I feel sorry for those young Israeli soldiers, because they are buying all that propaganda that the Israeli government is giving them, indoctrinating them into hating Arabs, or Palestinians. It’s a mess, and it’s been going on for too long. It’s time it stopped.

I am one of those who saw the many, many movies about Arabs where they are portrayed as terrorists. The media gives us very few, if any, positive portraits of Arabs. This trip helped me appreciate the diversity and complexity of the Arab world. I had only two friends or people I knew personally who were Arab. One I used to pray with in a Christian church I went to; my friend would sob when we prayed together, she a Christian and me a not-so-good Catholic. Later she told me that she was from Ramallah, where she grew up with bombings as a regular way of life. I thought that maybe she had been sobbing from her devastating experiences in Ramallah, her home city. Was there a connection? I regret that I never asked her.

My friends asked me why go to the Middle East? It’s hot, it’s dangerous. And it was hot, but it was a trip of a lifetime. The anger, the unthinkable gall of people to take over the land, and the fact that the United States continues to fund the army, the society of Israel, how could they, the gall.

Maria Isabel Elgueta, who is a licensed clinical social worker practicing in the East Los Angeles area schools.

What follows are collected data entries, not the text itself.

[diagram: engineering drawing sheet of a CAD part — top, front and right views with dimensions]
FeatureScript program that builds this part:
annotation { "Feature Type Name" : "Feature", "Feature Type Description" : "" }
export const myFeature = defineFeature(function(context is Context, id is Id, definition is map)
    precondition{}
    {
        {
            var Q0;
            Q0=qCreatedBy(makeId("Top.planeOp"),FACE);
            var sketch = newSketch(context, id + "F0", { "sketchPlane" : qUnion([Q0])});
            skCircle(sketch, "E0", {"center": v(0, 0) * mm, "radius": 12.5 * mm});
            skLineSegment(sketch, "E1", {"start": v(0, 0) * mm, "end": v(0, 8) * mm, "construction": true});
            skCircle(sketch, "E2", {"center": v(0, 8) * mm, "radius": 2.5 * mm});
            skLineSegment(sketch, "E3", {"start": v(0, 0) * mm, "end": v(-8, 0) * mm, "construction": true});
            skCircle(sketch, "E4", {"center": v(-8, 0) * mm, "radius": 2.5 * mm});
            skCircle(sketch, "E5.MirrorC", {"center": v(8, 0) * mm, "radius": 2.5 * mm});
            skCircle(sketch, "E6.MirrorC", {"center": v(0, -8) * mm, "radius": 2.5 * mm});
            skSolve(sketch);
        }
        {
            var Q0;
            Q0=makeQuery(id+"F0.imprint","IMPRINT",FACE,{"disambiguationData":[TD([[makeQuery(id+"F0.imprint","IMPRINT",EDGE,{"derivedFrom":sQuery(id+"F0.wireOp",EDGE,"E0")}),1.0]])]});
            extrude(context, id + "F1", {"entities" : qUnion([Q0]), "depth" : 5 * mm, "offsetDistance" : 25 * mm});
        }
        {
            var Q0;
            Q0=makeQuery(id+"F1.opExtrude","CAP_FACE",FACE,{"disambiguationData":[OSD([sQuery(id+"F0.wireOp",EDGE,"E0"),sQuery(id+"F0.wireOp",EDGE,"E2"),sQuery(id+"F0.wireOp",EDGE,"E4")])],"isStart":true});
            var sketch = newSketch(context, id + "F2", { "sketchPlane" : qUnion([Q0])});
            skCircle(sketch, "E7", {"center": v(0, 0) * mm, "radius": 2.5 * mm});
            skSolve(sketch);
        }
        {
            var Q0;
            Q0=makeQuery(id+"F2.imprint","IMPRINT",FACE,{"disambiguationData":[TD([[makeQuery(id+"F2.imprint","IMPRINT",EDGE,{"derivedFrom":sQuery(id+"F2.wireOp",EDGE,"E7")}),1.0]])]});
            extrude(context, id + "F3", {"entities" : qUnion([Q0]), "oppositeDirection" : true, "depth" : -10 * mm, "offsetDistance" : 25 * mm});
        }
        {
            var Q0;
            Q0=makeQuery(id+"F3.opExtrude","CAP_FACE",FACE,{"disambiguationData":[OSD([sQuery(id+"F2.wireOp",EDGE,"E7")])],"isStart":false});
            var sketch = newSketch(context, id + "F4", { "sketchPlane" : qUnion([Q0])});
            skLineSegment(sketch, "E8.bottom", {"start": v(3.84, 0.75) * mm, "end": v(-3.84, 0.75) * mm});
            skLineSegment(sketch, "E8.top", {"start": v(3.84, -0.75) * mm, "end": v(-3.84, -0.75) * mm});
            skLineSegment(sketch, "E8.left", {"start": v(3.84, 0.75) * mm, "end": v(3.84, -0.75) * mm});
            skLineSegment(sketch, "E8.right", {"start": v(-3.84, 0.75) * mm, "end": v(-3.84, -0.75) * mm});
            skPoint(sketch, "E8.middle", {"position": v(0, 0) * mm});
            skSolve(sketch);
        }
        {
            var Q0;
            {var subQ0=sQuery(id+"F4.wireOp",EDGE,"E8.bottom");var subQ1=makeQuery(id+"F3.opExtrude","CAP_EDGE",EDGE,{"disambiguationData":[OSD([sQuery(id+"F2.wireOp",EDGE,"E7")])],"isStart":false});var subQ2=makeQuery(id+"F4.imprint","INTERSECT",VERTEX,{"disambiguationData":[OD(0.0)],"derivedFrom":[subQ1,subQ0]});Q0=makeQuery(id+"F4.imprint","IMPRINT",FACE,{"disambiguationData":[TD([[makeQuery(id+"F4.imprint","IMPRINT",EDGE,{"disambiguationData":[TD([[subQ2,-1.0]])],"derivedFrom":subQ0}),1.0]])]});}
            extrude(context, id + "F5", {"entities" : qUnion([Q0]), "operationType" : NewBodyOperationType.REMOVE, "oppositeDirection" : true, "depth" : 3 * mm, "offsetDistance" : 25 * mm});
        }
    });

Born and raised in Chile, she attended graduate school at UCLA. She loves traveling and learning about other cultures.

The trip to Israel and occupied Palestine in July verified what I had read in preparation for this visit, my very first to the Middle East.

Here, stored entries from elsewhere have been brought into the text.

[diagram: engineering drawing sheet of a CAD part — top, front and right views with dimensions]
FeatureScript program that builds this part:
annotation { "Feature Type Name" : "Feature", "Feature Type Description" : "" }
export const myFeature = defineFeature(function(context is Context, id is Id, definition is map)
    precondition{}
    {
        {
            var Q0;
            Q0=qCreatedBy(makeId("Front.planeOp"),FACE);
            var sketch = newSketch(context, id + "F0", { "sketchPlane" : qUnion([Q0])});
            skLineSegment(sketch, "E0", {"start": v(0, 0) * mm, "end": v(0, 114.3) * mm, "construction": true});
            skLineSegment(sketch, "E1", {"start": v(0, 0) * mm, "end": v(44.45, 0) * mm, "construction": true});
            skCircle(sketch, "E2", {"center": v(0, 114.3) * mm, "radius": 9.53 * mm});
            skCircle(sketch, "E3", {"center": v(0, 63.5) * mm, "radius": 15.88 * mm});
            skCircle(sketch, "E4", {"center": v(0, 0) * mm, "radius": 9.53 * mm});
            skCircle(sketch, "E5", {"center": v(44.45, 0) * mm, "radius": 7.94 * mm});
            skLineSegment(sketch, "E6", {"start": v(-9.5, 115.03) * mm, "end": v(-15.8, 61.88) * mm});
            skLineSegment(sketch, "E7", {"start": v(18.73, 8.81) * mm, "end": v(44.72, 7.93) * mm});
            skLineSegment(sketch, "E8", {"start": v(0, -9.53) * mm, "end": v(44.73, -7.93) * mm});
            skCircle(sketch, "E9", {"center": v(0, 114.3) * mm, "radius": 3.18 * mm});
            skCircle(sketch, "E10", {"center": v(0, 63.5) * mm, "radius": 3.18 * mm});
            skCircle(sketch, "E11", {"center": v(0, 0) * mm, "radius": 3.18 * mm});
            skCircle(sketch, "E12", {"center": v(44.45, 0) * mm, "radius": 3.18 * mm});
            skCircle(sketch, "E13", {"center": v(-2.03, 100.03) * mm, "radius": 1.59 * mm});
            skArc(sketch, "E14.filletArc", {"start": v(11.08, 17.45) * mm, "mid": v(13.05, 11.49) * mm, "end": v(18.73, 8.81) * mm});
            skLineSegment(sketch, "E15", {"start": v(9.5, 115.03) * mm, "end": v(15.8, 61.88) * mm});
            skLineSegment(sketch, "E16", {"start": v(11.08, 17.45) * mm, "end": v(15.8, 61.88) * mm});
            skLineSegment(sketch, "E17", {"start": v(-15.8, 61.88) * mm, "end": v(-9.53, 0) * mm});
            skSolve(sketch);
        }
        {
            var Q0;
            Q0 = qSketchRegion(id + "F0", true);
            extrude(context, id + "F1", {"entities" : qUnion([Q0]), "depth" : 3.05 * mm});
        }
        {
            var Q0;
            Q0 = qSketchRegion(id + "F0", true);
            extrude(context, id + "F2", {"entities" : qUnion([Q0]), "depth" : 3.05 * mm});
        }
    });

The checkpoint system was a total turn-off; I saw Palestinians, young and old, standing in long lines to access their own land. They waited for hours under the sun, while the Israeli staff, under air conditioning, were killing time and acting grandiose. Their clear intention was to show who is in charge. At a checkpoint in one of the villages we were asked, “Christians or Muslims?”

The biggest outrage, though, is the continuing extension of illegal Israeli settlements on Palestinian lands, usually on hilltops. The Israeli government, their settlers and their supporters, have no regard for property laws and have destroyed Palestinian homes and orchards, causing tremendous damage and suffering to countless families, including children and the elderly.

The miles and miles of walls isolating Palestinian communities are terribly offensive to the eye and the soul; it is a system of apartheid. Did they forget about the ghettos of Europe?

It was hurtful to see children in a village near Hebron going with containers in hand to pick up soup to feed their families, because the settlers and the politics of terror destroyed their local economy.

I grew tired of the noise from Israeli jet bombers cruising the Palestinian skies, and in my mind I said, “Una vez mas, aqui van los matones” [“Once again, here come the murderers”].

I feel pained by what Palestinians are enduring; as a Chilean, I know well what happens when human rights don’t count and there is abuse of power; we witnessed it all over.

The religious rhetoric and the politics of greed mixes in a very ugly way in the Middle East. Contributing millions and millions of dollars to the Israeli coffers every year makes us partners in crime.